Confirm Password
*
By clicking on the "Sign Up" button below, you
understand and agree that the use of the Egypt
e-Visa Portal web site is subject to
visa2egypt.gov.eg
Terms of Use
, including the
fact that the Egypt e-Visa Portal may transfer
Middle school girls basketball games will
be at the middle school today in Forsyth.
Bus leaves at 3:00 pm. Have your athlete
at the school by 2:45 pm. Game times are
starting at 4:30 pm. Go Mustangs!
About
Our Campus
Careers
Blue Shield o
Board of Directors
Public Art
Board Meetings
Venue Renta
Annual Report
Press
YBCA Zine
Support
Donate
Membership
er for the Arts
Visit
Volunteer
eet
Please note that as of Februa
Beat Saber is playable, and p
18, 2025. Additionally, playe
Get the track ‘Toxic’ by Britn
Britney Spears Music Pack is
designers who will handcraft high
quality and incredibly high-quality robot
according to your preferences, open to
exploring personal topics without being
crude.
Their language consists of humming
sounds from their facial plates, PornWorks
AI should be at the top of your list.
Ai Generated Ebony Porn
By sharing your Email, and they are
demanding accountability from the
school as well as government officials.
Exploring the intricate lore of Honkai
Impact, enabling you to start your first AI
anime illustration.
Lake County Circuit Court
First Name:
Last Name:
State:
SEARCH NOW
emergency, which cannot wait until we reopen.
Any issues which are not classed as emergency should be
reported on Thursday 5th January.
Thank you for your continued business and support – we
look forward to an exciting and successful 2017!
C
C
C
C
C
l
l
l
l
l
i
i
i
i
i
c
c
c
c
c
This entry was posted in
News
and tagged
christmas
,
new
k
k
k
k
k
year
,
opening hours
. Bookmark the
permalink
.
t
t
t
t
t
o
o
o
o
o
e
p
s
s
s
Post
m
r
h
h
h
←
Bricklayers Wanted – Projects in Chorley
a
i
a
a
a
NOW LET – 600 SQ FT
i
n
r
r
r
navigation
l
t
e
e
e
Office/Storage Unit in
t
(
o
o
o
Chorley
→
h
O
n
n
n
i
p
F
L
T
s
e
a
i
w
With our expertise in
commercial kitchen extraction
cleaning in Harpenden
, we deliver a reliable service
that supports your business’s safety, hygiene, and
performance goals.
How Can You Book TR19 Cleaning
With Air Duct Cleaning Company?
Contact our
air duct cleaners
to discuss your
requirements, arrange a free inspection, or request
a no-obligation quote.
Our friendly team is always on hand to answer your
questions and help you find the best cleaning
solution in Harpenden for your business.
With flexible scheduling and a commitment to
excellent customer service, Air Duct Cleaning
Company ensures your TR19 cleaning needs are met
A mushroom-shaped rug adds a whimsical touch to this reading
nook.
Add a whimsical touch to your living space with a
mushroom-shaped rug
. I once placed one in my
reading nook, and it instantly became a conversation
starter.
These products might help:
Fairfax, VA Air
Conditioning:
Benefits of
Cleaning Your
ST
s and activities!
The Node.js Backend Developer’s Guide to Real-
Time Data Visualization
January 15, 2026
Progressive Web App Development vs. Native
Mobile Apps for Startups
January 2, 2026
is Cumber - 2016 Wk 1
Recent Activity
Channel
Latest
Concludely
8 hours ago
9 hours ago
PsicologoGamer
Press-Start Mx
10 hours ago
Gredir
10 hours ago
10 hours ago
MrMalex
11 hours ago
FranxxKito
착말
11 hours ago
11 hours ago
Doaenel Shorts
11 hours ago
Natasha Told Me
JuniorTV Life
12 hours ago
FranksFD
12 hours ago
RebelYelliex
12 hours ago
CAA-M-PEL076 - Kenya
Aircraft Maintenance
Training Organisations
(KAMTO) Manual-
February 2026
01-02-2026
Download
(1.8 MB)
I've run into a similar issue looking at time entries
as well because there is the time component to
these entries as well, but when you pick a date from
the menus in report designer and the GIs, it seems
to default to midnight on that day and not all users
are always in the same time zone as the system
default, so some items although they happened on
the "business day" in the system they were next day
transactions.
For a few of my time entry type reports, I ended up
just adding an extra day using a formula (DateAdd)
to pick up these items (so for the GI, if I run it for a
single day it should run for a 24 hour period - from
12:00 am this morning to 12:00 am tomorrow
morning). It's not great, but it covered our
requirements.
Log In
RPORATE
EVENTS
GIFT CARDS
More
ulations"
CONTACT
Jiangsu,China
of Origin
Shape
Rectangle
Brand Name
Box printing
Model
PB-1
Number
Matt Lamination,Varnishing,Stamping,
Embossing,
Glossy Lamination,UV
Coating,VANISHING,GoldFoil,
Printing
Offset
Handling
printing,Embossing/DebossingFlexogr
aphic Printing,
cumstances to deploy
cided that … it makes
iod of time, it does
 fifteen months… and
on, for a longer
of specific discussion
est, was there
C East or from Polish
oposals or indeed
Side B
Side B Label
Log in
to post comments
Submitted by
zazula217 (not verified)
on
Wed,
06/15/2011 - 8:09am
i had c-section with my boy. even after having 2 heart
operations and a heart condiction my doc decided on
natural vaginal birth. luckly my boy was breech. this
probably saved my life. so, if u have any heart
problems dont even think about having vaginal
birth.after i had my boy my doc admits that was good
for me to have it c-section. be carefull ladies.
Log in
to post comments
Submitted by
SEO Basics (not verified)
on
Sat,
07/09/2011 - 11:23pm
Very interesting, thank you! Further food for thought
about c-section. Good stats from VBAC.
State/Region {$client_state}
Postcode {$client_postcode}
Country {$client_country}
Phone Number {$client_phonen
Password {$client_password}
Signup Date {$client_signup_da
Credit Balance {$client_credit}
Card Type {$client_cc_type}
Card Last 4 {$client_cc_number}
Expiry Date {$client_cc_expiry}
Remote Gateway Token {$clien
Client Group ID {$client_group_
________________________
In the material above, find each line containing the word "high" and copy it.

designers who will handcraft high
quality and incredibly high-quality robot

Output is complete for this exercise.